New skills must be learned, new options must be pursued, and old familiar patterns must be shed. The amount of stress that can accumulate during the long and difficult process of divorce can be overwhelming and can often produce feelings of depression and anxiety.
It has been shown – by research and experience – that the initiator (or the “leaver”) of divorce fares better emotionally than the “left”, both in the short and long run. It’s not surprising that if you are on the receiving end of the suggestion to separate, you are likely to have more difficulty accepting the breakup, more loneliness, and more longing for the old partner.
Even for the “leaver,” escaping an unsatisfactory marriage may bring a sense of relief, but even still, the marriage and the process of separating can leave the “leaver” also depleted in confidence and morale.
Anticipation of being alone, worry over meeting practical needs, being attractive to another potential partner, what others will think of you, establishing new routines and acquiring new behaviors – no wonder you may be feeling powerful feelings of anxiety.
These reactions take many forms from feelings of emptiness and inertia to restlessness and panic. Some people may engage in self-destructive behaviors to calm anxieties, i.e., drinking alcohol, smoking cigarettes, overeating, and indiscriminate sexual behavior.

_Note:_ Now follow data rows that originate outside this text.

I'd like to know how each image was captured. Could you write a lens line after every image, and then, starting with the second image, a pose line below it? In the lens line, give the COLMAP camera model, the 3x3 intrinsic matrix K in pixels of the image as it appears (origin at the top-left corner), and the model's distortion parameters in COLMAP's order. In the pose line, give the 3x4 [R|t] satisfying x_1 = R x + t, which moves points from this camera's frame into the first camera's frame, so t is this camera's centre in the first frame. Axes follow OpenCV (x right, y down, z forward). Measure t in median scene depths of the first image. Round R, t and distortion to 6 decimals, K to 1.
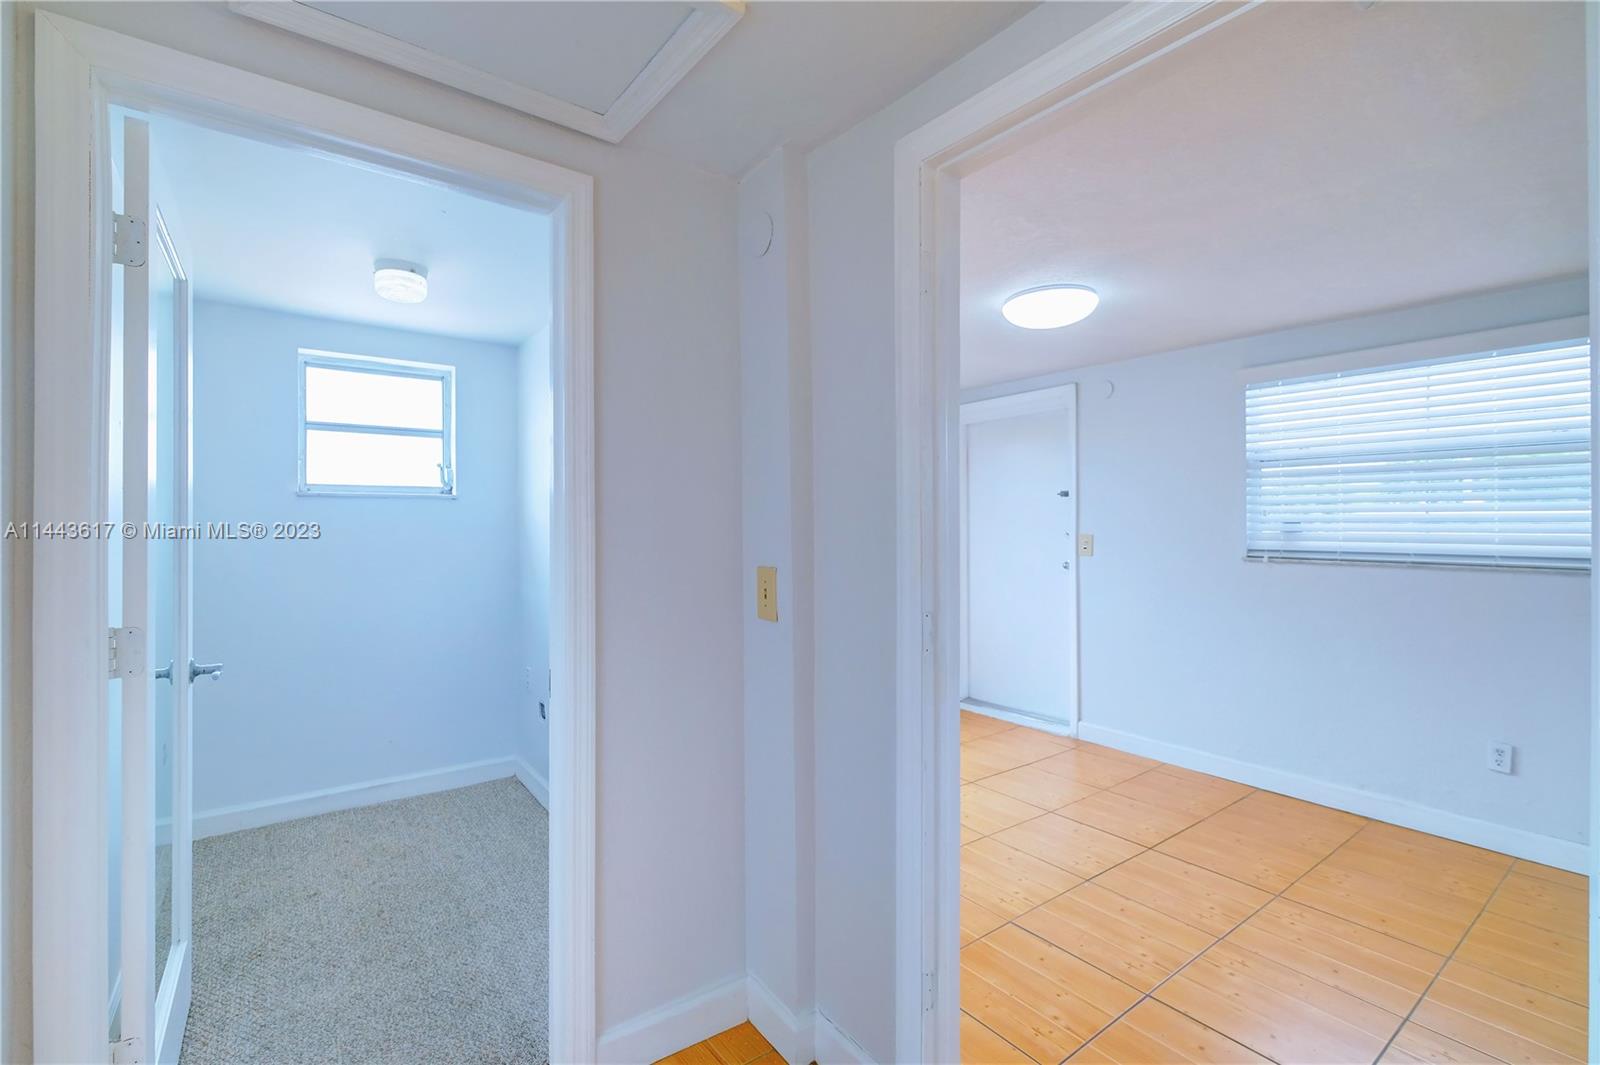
lens RADIAL K [[710.2, 0, 798.0], [0, 710.2, 526.4], [0, 0, 1]] dist [-0.002372, 0.000297]
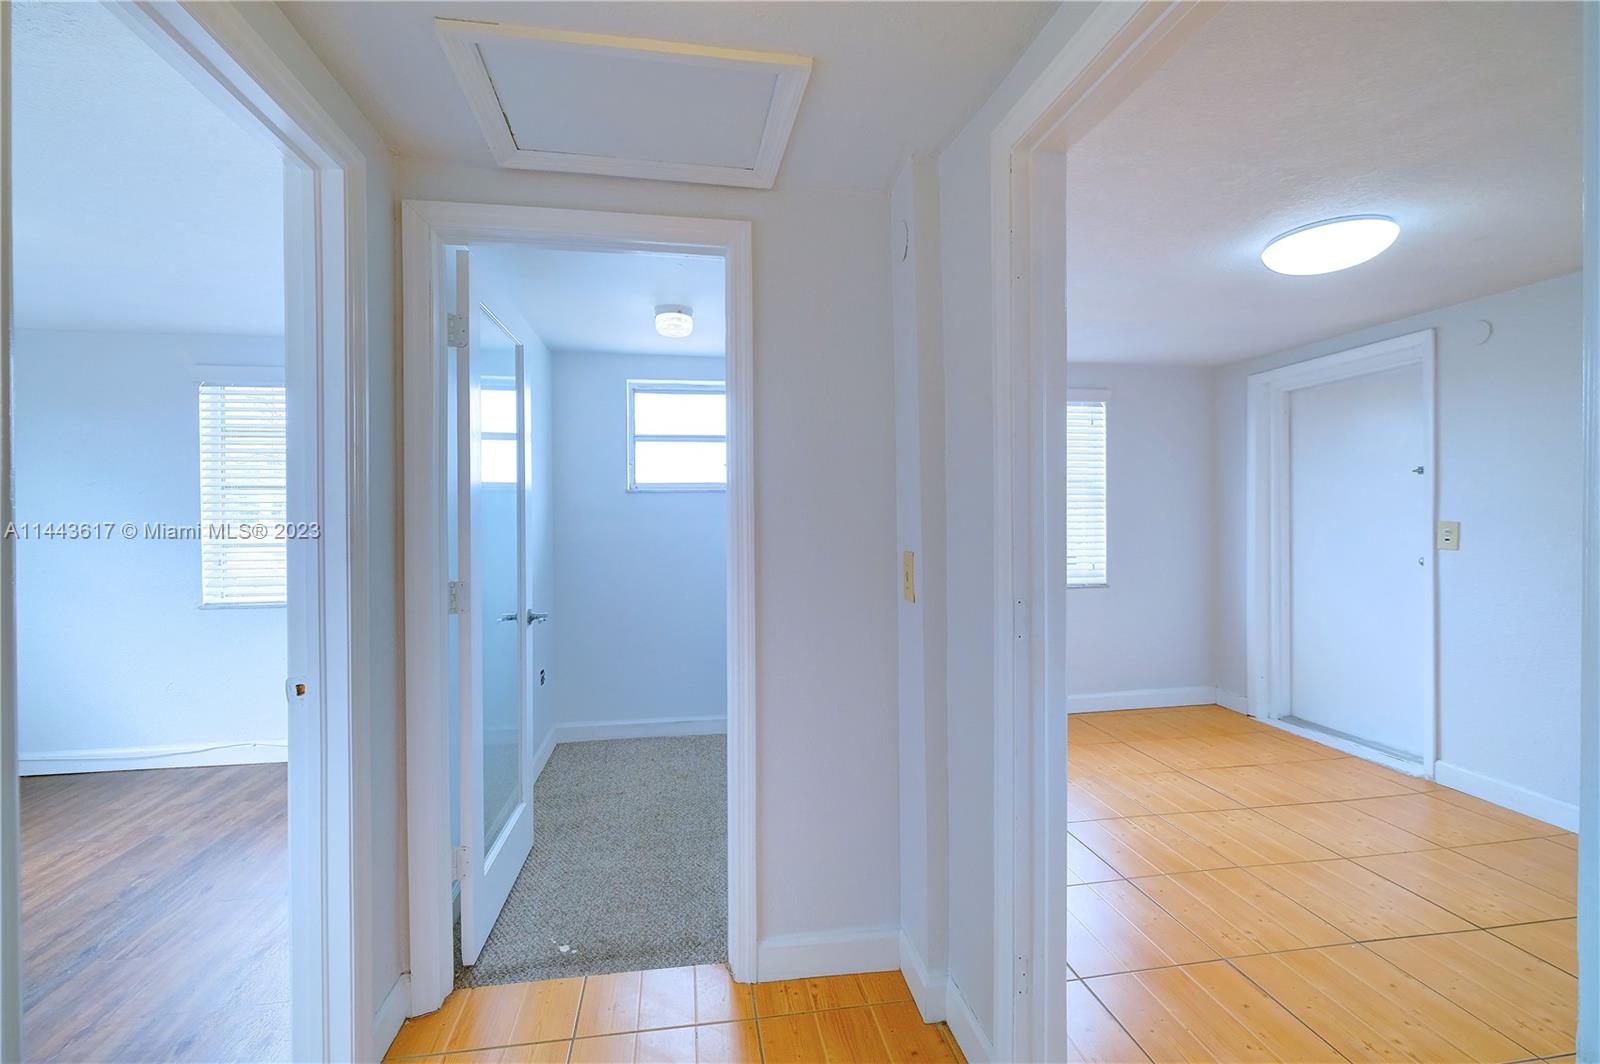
lens RADIAL K [[704.3, 0, 800.7], [0, 704.3, 522.9], [0, 0, 1]] dist [-0.001769, 0.000349]
pose [[0.890222, -0.000105, -0.455526, 0.161556], [0.005414, 0.999932, 0.010350, 0.000800], [0.455494, -0.011680, 0.890162, -0.010709]]
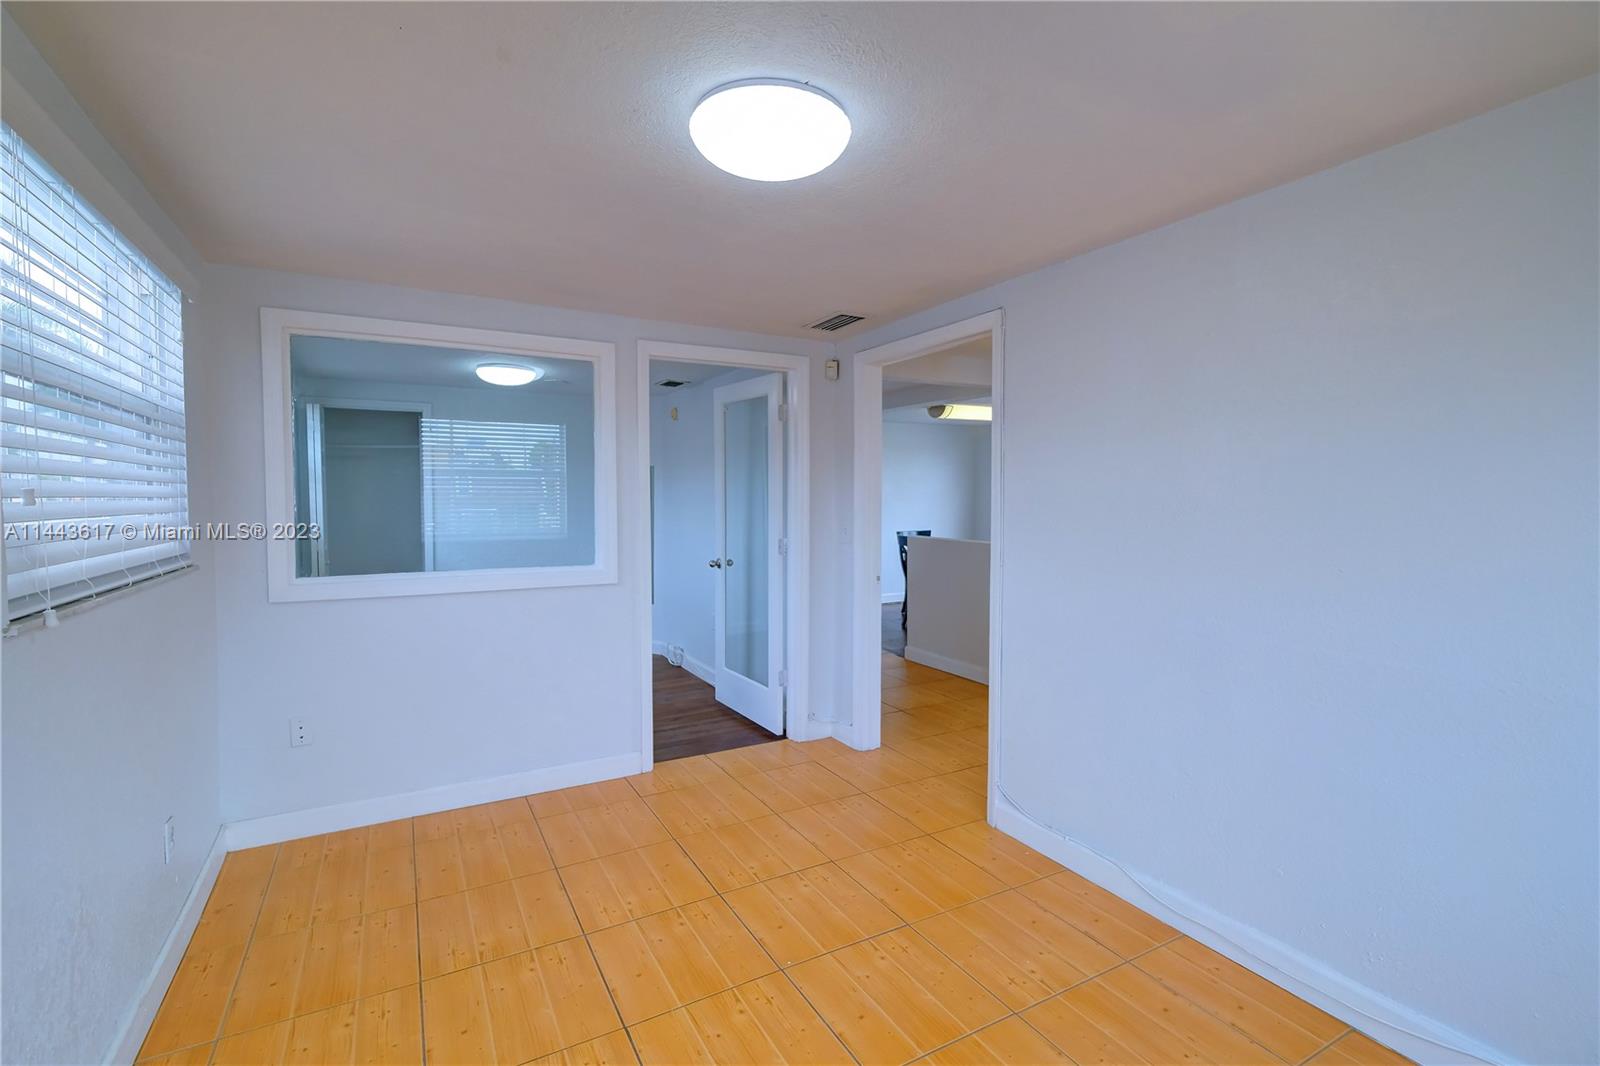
lens RADIAL K [[724.5, 0, 789.7], [0, 724.5, 510.7], [0, 0, 1]] dist [-0.003434, -0.000374]
pose [[-0.989239, 0.001879, 0.146299, 0.223258], [0.005596, 0.999672, 0.025001, -0.019685], [-0.146204, 0.025551, -0.988924, 1.398657]]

Linked with the perception of control is the concept of blame. People who blame someone other than themselves, rather than assuming part of the blame for the break up, are usually less accepting of the end of the marriage, more likely to still love and/or hate the partner, to experienced greater anger, to want less contact with the partner, yet may long for the partner nevertheless.
Change brings with it challenges, opportunities, and vulnerabilities. New ways of being must be learned and old patterns must be shed. This process is often long and arduous. In midlife, you have spent more years establishing a particular lifestyle and, therefore, you have more to lose than a younger person does, when your marriage ends.
How can you come out of divorce feeling positive, strong, and even free?
Often an experienced therapist can be helpful during the divorce process. A therapist can help the divorcing person learn to challenge their own assumptions about blame, helplessness, or hopelessness. The therapist offers strategies and techniques to help the divorcing person challenge and change maladaptive views of the self, the world, and other people.
A therapist can help the client maintain a sense of control over what might seem like an uncontrollable and overwhelming situation. The presence of the therapist who is an objective and empathic partner, collaborator, and coach, and who has considerable knowledge of midlife developmental issues and of the divorce process can lend normalcy to what is often a crazy time. Having someone available who understands what the client is likely to be going through can itself accelerate the healing process.